Humanoid robots require diverse motor skills to integrate into complex environments, but bridging the kinematic and dynamic embodiment gap from human data remains a major bottleneck. We demonstrate through Hessian analysis that traditional optimization-based retargeting is inherently non-convex and prone to local optima, leading to physical artifacts like joint jumps and self-penetration. To address this, we reformulate the targeting problem as learning data distribution rather than optimizing optimal solutions, where we propose NMR, a Neural Motion Retargeting framework that transforms static geometric mapping into a dynamics-aware learned process. We first propose Clustered-Expert Physics Refinement (CEPR), a hierarchical data pipeline that leverages VAE-based motion clustering to group heterogeneous movements into latent motifs. This strategy significantly reduces the computational overhead of massively parallel reinforcement learning experts, which project and repair noisy human demonstrations onto the robot's feasible motion manifold. The resulting high-fidelity data supervises a non-autoregressive CNN-Transformer architecture that reasons over global temporal context to suppress reconstruction noise and bypass geometric traps. Experiments on the Unitree G1 humanoid across diverse dynamic tasks (e.g., martial arts, dancing) show that NMR eliminates joint jumps and significantly reduces self-collisions compared to state-of-the-art baselines. Furthermore, NMR-generated references accelerate the convergence of downstream whole-body control policies, establishing a scalable path for bridging the human-robot embodiment gap.

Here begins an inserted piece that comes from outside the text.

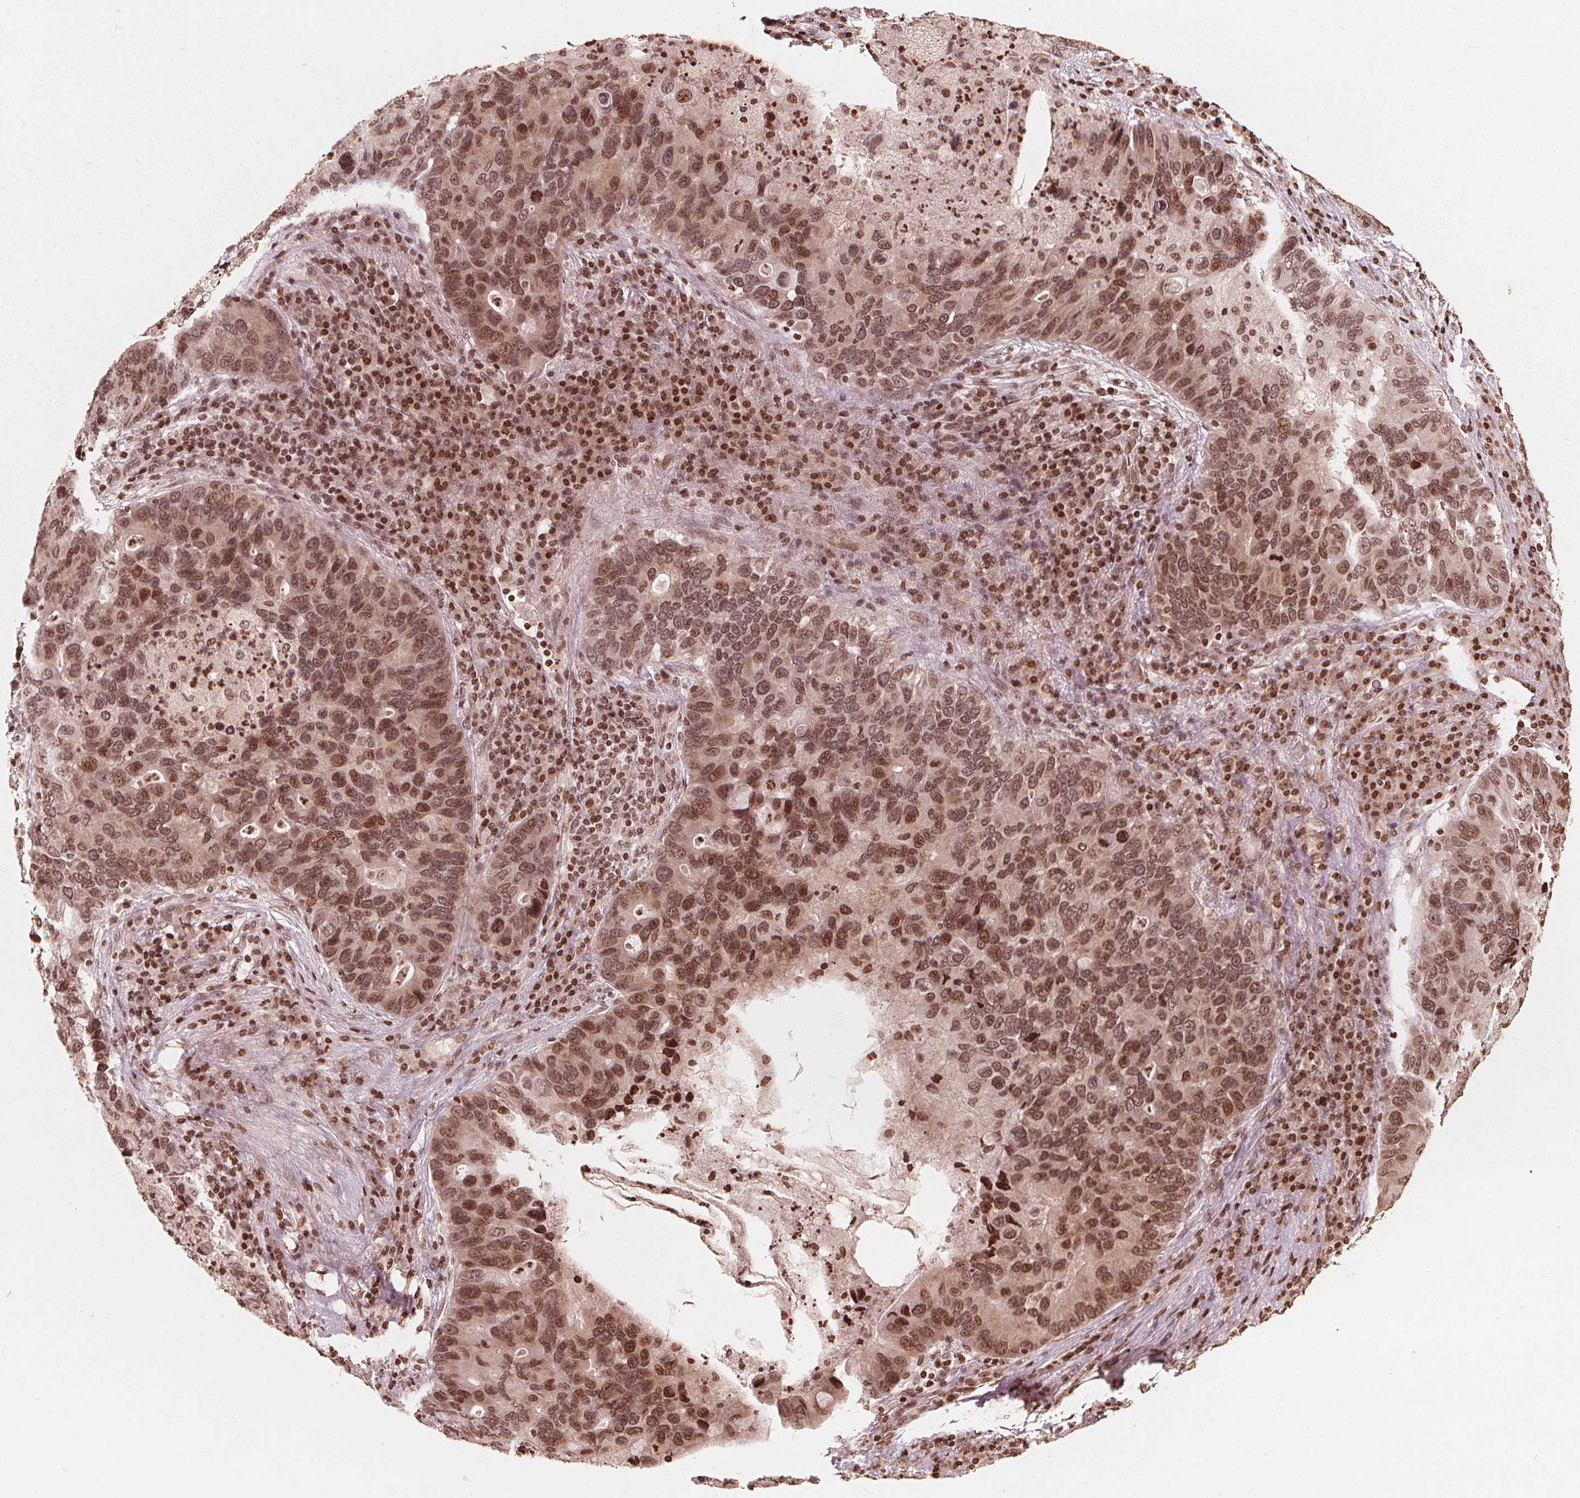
{"staining": {"intensity": "moderate", "quantity": ">75%", "location": "nuclear"}, "tissue": "lung cancer", "cell_type": "Tumor cells", "image_type": "cancer", "snomed": [{"axis": "morphology", "description": "Adenocarcinoma, NOS"}, {"axis": "morphology", "description": "Adenocarcinoma, metastatic, NOS"}, {"axis": "topography", "description": "Lymph node"}, {"axis": "topography", "description": "Lung"}], "caption": "Immunohistochemistry photomicrograph of neoplastic tissue: lung cancer stained using immunohistochemistry exhibits medium levels of moderate protein expression localized specifically in the nuclear of tumor cells, appearing as a nuclear brown color.", "gene": "H3C14", "patient": {"sex": "female", "age": 54}}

翻译：人形机器人需要多样的运动技能才能融入复杂的环境中，但从人类数据中弥合运动学和动力学具身差异仍是一个主要瓶颈。通过Hessian分析，我们证明传统的基于优化的重定向方法本质上是非凸的，容易陷入局部最优解，从而导致关节跳跃和自穿透等物理伪影。为解决此问题，我们将重定向问题重新定义为学习数据分布而非优化最优解，并提出了神经运动重定向框架NMR，该框架将静态几何映射转化为动力学感知的学习过程。我们首先提出聚类专家物理精化方法CEPR，这是一种分层数据管道，利用基于VAE的运动聚类将异质运动分组为潜在模式。该策略显著降低了大规模并行强化学习专家的计算开销，这些专家将嘈杂的人类演示投影并修复到机器人的可行运动流形上。由此产生的高保真数据用于训练一个非自回归的CNN-Transformer架构，该架构通过全局时序上下文推理来抑制重建噪声并规避几何陷阱。在宇树G1人形机器人上的多种动态任务（如武术、舞蹈）实验表明，与最先进的基线方法相比，NMR消除了关节跳跃并显著减少了自碰撞。此外，NMR生成的参考信号加速了下游全身控制策略的收敛，为弥合人机具身差距建立了一条可扩展的路径。